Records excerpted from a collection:

============

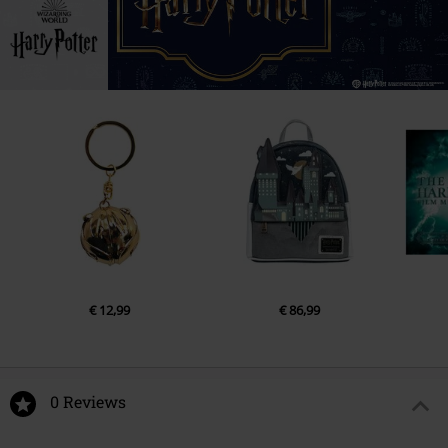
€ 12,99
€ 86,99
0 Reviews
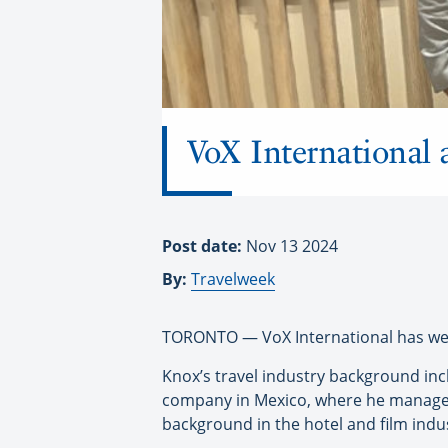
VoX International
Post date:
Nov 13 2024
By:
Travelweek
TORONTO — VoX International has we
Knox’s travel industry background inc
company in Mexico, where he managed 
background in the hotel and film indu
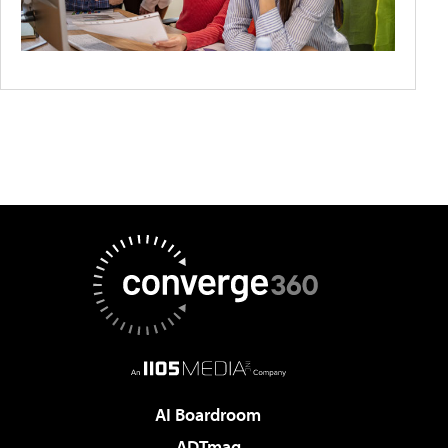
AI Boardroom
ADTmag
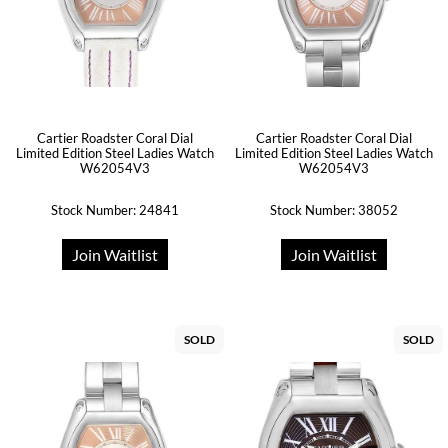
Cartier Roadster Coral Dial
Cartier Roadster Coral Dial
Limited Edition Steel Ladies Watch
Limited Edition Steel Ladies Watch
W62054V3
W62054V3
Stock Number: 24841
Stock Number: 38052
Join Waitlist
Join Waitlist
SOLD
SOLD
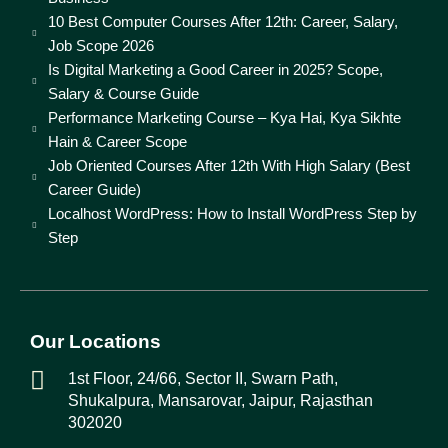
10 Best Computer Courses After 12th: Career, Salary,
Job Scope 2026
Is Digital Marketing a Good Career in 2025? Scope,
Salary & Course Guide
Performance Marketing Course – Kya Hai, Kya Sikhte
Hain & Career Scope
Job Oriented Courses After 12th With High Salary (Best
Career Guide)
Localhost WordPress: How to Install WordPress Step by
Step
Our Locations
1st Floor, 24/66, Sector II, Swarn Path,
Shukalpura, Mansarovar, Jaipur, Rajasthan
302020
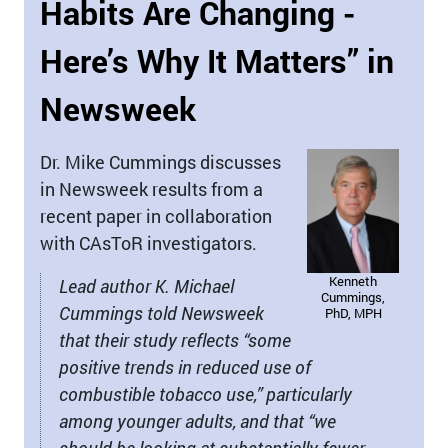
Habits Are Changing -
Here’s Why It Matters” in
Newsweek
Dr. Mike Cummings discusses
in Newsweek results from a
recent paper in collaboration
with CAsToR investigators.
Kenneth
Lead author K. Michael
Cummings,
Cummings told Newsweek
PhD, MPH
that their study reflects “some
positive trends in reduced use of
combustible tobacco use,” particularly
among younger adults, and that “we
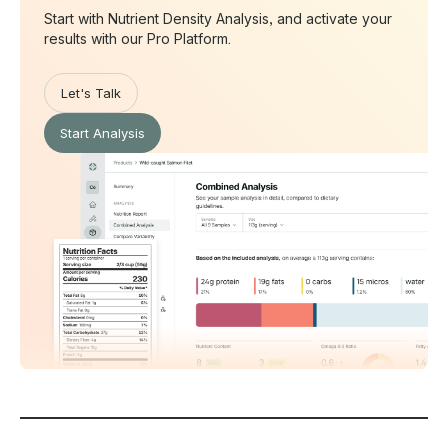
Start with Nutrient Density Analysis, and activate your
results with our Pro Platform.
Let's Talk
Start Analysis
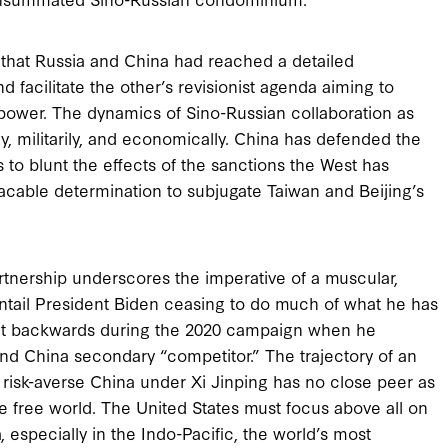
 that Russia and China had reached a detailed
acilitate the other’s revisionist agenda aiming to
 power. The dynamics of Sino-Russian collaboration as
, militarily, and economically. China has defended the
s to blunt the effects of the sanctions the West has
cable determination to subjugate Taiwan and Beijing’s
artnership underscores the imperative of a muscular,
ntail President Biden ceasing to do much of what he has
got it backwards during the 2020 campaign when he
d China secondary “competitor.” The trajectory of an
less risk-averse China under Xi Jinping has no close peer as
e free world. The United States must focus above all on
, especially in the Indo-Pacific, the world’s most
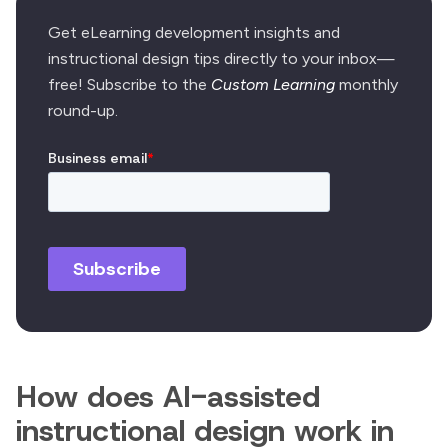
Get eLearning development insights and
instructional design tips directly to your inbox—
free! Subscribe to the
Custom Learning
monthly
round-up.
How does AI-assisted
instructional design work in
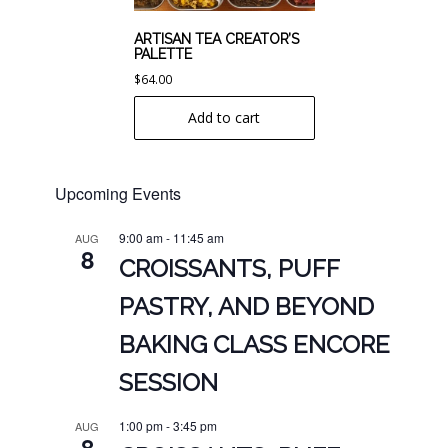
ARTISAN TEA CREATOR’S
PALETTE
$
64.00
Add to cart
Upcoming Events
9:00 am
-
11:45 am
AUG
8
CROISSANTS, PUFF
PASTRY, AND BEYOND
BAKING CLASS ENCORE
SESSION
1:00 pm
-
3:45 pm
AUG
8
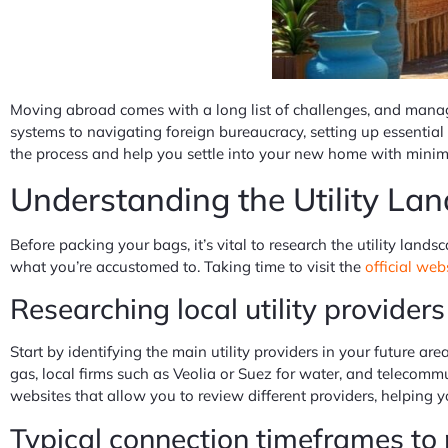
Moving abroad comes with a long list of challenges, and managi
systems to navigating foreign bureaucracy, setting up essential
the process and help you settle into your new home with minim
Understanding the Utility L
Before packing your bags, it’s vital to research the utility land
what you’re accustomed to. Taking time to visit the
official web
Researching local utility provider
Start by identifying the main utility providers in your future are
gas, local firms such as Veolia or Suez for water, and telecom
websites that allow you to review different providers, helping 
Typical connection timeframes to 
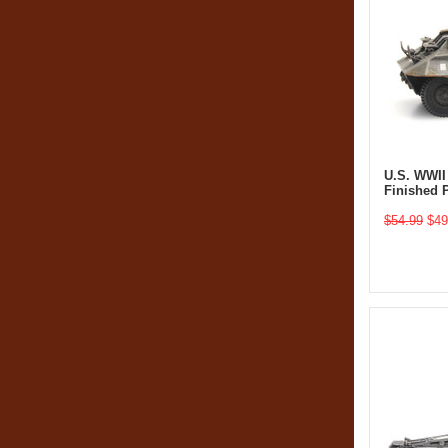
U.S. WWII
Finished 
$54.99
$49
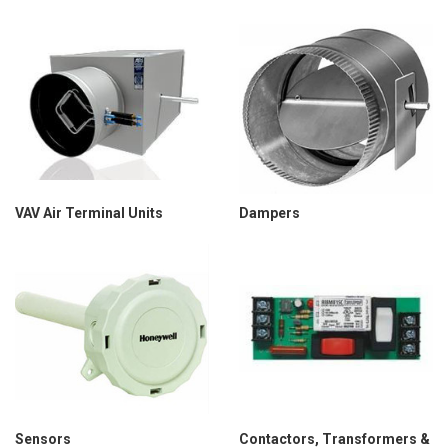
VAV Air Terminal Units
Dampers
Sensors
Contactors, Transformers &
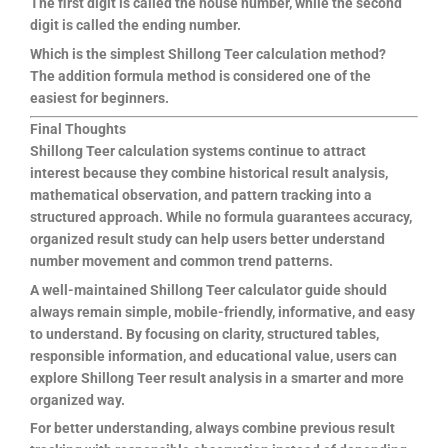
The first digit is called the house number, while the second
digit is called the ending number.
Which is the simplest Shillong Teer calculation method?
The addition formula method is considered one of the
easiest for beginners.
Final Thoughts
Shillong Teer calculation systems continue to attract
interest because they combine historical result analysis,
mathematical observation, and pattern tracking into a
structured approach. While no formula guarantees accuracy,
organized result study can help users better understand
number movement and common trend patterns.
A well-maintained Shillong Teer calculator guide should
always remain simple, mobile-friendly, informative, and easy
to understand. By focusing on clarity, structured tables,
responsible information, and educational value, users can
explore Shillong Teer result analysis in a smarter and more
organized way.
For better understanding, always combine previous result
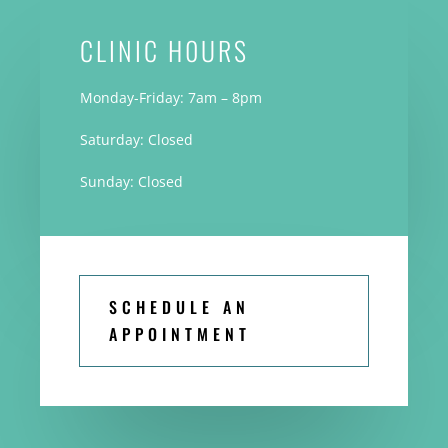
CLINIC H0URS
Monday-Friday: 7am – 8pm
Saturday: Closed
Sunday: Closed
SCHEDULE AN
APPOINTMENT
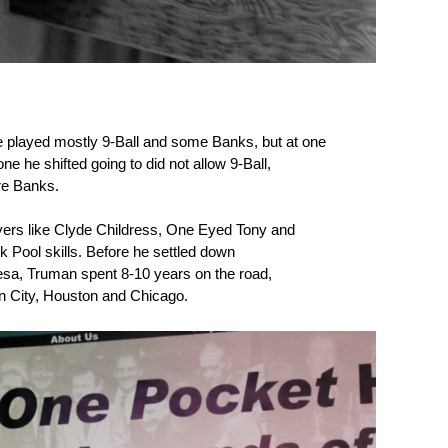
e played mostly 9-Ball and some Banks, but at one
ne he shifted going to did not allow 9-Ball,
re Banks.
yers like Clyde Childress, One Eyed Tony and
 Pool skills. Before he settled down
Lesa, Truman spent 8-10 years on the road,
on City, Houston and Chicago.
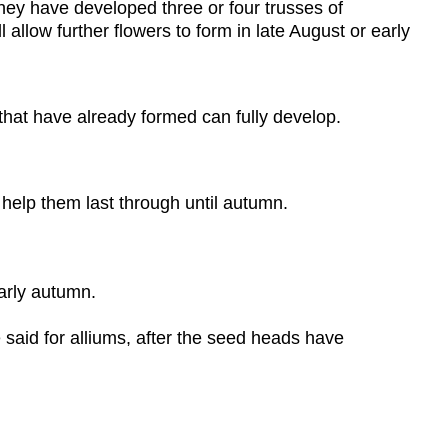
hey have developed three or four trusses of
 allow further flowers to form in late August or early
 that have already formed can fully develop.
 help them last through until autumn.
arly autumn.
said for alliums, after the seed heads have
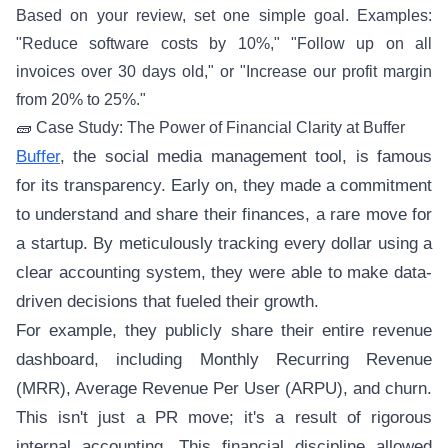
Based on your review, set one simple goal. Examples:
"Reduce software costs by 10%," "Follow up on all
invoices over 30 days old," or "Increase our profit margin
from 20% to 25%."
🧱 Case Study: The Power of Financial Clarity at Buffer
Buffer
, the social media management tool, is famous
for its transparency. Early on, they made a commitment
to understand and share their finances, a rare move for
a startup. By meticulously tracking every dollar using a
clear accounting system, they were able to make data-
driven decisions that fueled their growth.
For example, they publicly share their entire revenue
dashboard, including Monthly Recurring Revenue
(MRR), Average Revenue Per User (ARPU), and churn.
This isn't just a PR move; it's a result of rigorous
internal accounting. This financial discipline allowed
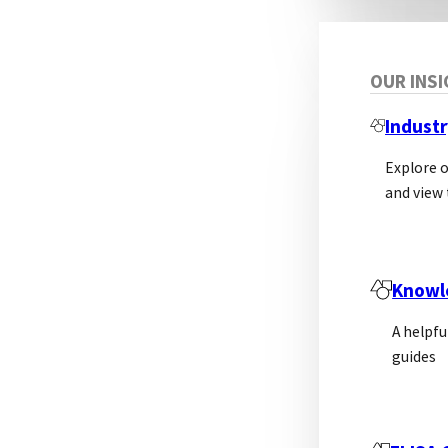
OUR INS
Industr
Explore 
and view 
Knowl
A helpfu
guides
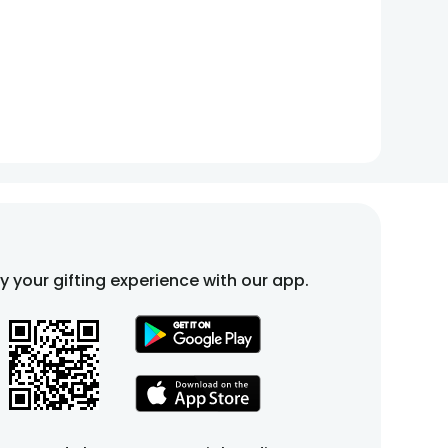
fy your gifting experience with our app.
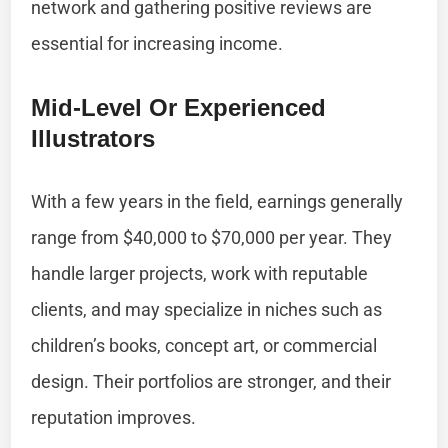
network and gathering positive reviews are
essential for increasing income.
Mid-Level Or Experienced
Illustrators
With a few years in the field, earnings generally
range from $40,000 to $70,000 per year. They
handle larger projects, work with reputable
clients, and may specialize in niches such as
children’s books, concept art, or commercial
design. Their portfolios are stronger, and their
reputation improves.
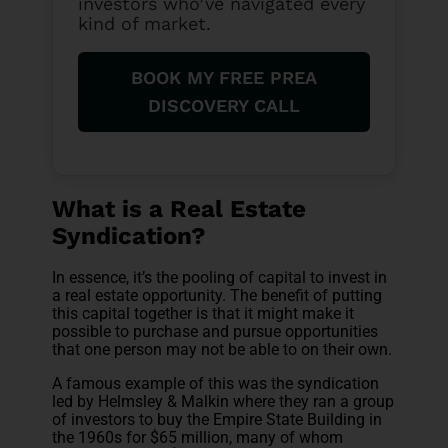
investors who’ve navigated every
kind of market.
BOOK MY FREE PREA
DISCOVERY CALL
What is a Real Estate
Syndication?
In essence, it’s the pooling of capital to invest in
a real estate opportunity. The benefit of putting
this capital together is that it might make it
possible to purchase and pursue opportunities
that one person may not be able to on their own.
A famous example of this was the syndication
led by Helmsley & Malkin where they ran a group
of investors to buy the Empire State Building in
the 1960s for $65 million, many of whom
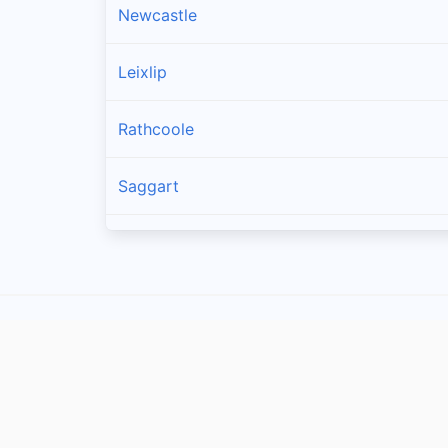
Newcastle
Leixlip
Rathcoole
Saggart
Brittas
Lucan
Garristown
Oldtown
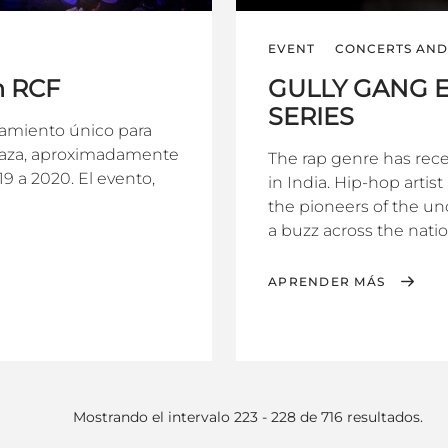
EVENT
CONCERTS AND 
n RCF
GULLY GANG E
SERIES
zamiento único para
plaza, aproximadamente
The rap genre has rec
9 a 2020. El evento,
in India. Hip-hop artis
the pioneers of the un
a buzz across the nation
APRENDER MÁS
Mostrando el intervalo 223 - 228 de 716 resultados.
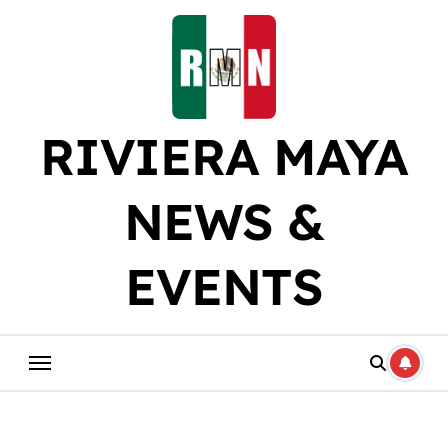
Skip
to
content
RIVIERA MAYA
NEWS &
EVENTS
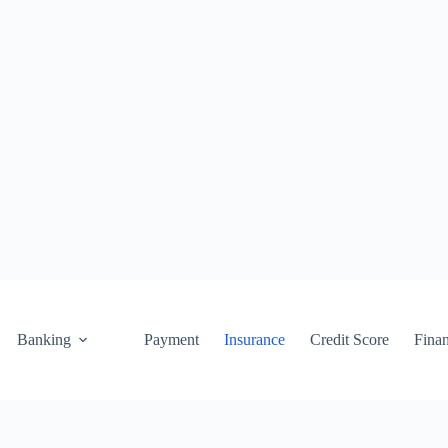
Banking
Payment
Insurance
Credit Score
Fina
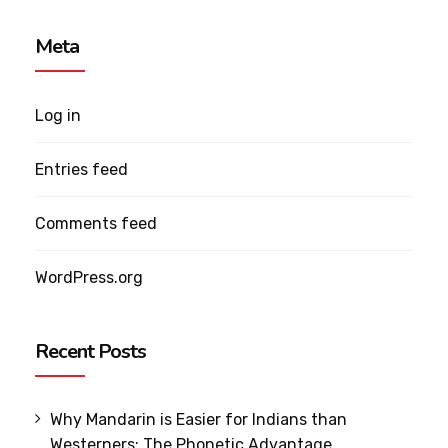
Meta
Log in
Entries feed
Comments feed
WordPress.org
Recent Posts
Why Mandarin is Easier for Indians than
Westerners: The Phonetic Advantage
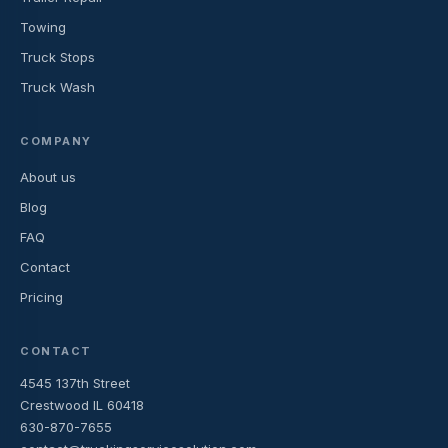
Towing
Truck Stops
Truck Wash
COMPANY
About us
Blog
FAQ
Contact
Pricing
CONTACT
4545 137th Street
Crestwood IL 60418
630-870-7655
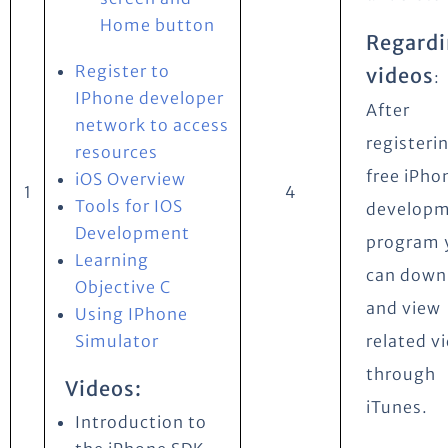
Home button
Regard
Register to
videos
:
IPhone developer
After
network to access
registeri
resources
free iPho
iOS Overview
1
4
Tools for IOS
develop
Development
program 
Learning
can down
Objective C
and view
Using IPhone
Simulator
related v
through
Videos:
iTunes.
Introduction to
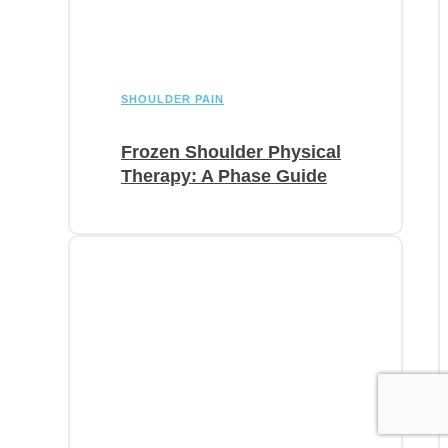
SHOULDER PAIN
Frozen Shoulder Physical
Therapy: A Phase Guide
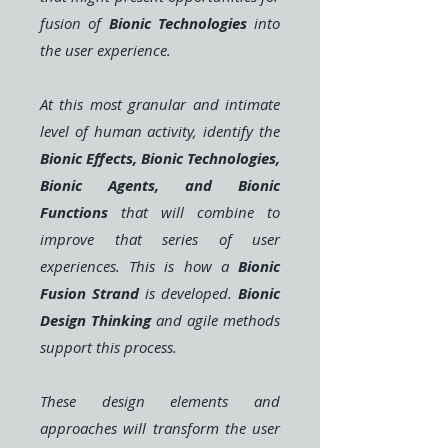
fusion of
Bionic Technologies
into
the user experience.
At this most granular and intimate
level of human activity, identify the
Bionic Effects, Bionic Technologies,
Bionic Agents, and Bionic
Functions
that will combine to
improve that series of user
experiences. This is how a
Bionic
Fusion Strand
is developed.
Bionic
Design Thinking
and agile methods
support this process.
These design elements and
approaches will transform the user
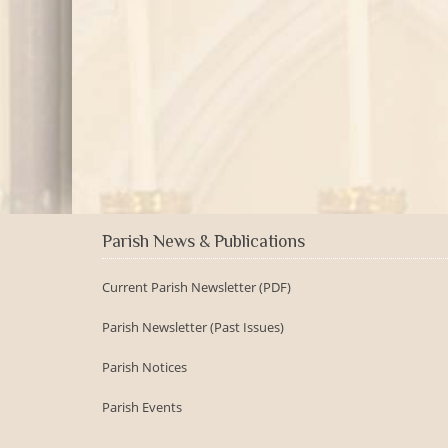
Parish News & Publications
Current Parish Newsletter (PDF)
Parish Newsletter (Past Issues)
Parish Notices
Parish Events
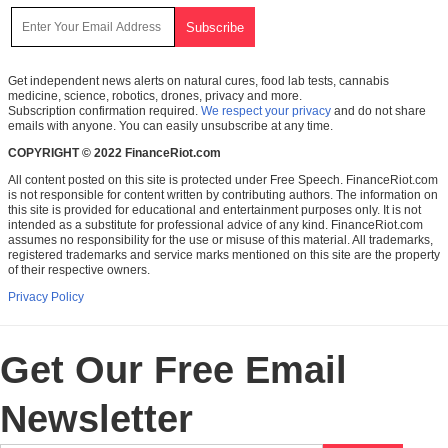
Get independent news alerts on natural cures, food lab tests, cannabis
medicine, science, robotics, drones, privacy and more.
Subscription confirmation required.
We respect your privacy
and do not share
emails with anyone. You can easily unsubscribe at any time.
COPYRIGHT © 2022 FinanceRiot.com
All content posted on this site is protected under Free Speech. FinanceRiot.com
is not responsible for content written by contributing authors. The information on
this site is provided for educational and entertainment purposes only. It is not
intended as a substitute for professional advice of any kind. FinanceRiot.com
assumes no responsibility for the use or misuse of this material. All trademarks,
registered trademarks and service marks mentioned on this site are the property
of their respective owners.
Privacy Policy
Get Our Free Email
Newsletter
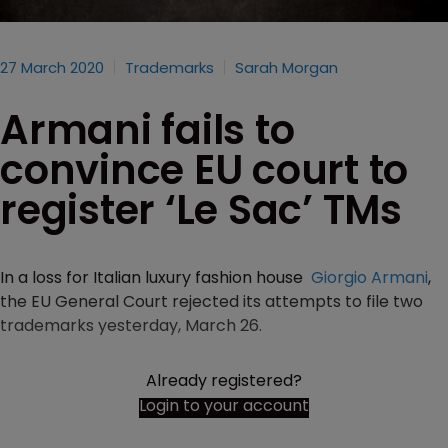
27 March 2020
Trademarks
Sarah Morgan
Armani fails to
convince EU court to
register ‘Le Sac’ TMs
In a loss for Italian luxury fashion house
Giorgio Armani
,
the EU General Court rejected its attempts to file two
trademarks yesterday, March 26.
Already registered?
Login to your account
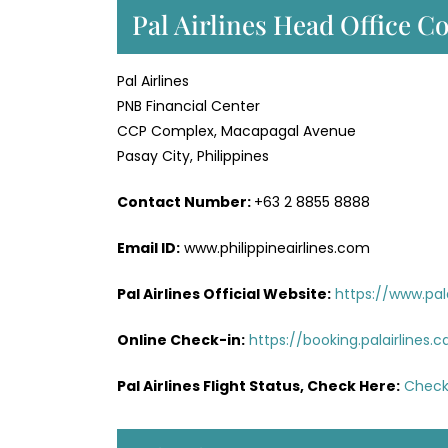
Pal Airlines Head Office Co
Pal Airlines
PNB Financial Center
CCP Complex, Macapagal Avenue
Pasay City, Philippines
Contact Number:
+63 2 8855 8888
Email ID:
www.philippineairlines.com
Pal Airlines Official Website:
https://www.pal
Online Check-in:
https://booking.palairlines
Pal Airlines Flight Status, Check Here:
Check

============

* _Assigned task_: Within the records above, each line containing "Bionic" is to be returned.

* _Solution to this task_:
Bionic Technologies
Bionic Effects, Bionic Technologies,
Bionic Agents, and Bionic
Bionic
Bionic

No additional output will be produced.